Java’s object-oriented features make it convenient to extend expression trees for advanced compiler optimizations or symbolic computation, such as constant folding and detecting common subexpressions.

Output

Infix Expression : a + b * c - d
Prefix Expression : - * + a b c d
Postfix Expression : a b + c * d -

To summarize, an expression tree is a binary tree that represents mathematical expressions in which the leaf nodes are operands and the interior nodes are operators. Expression trees allow for evaluation of an expression while preserving the precedence of operators and for transformations to be simplified. Expression trees are often used in both compilers and calculators in the computer algebra systems for parsing, evaluating or optimizing expressions. Using post-order traversal, arbitrary expressions can be evaluated or simplified quickly.

1. Can an expression tree be utilized to perform symbolic computations?

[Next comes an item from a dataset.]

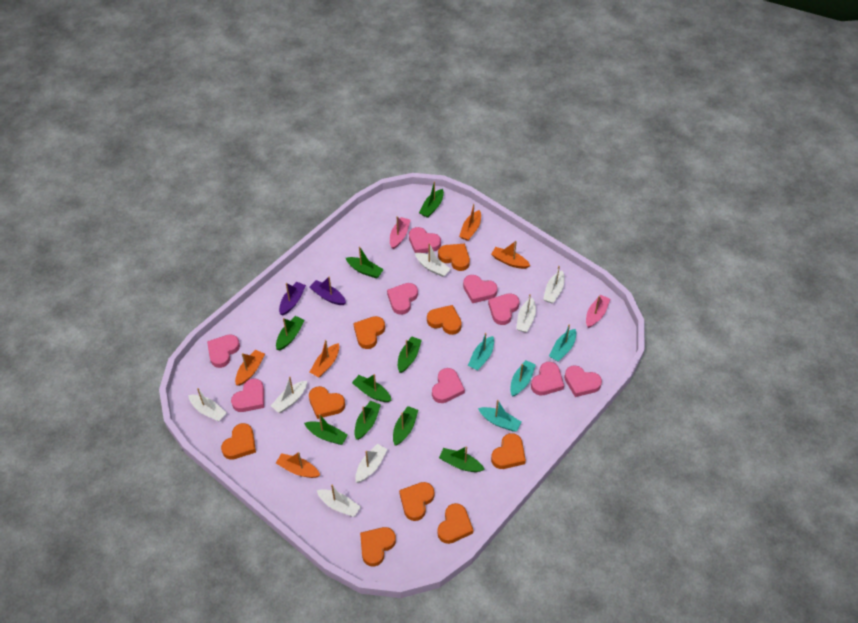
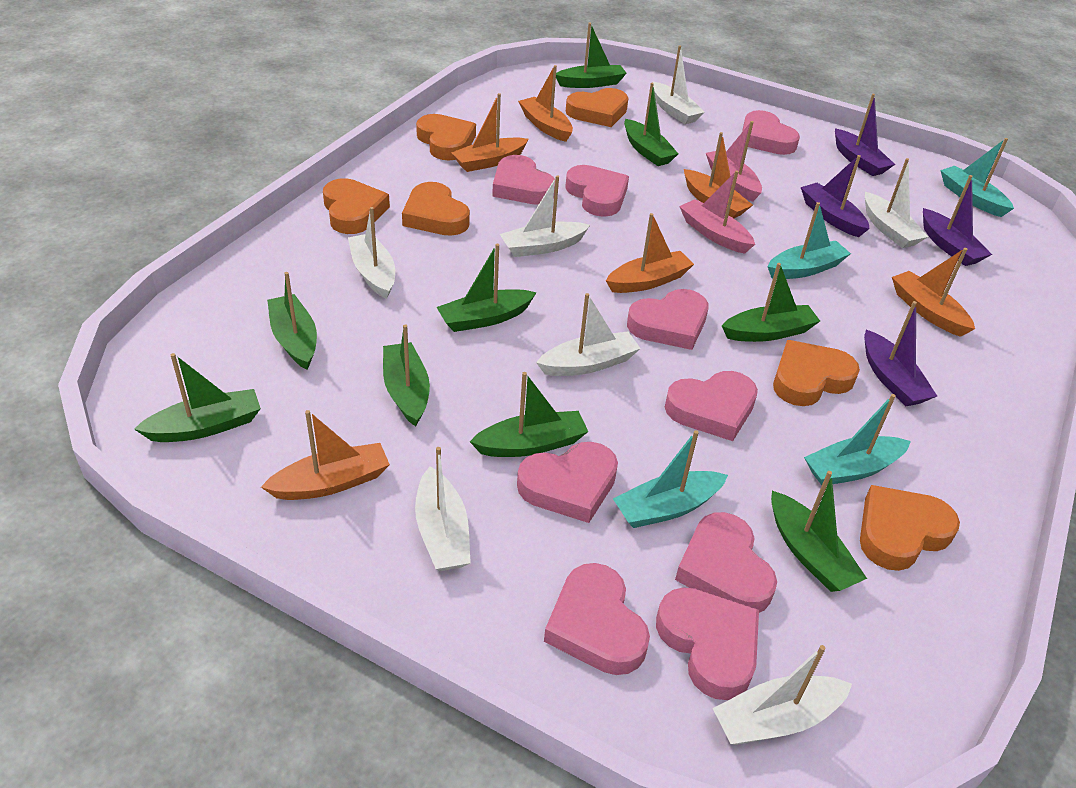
orange boat: 5 -> 6
orange heart: 9 -> 6
purple boat: 2 -> 4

Yes, expression trees are an important component of symbolic computation systems, allowing for symbolic manipulation and simplification of algebraic expressions.

2. What is the time complexity for evaluating an expression tree?

The time complexity for evaluating an expression tree is O(n), where means the total number of nodes. This is because a post-order traversal processes each node exactly once.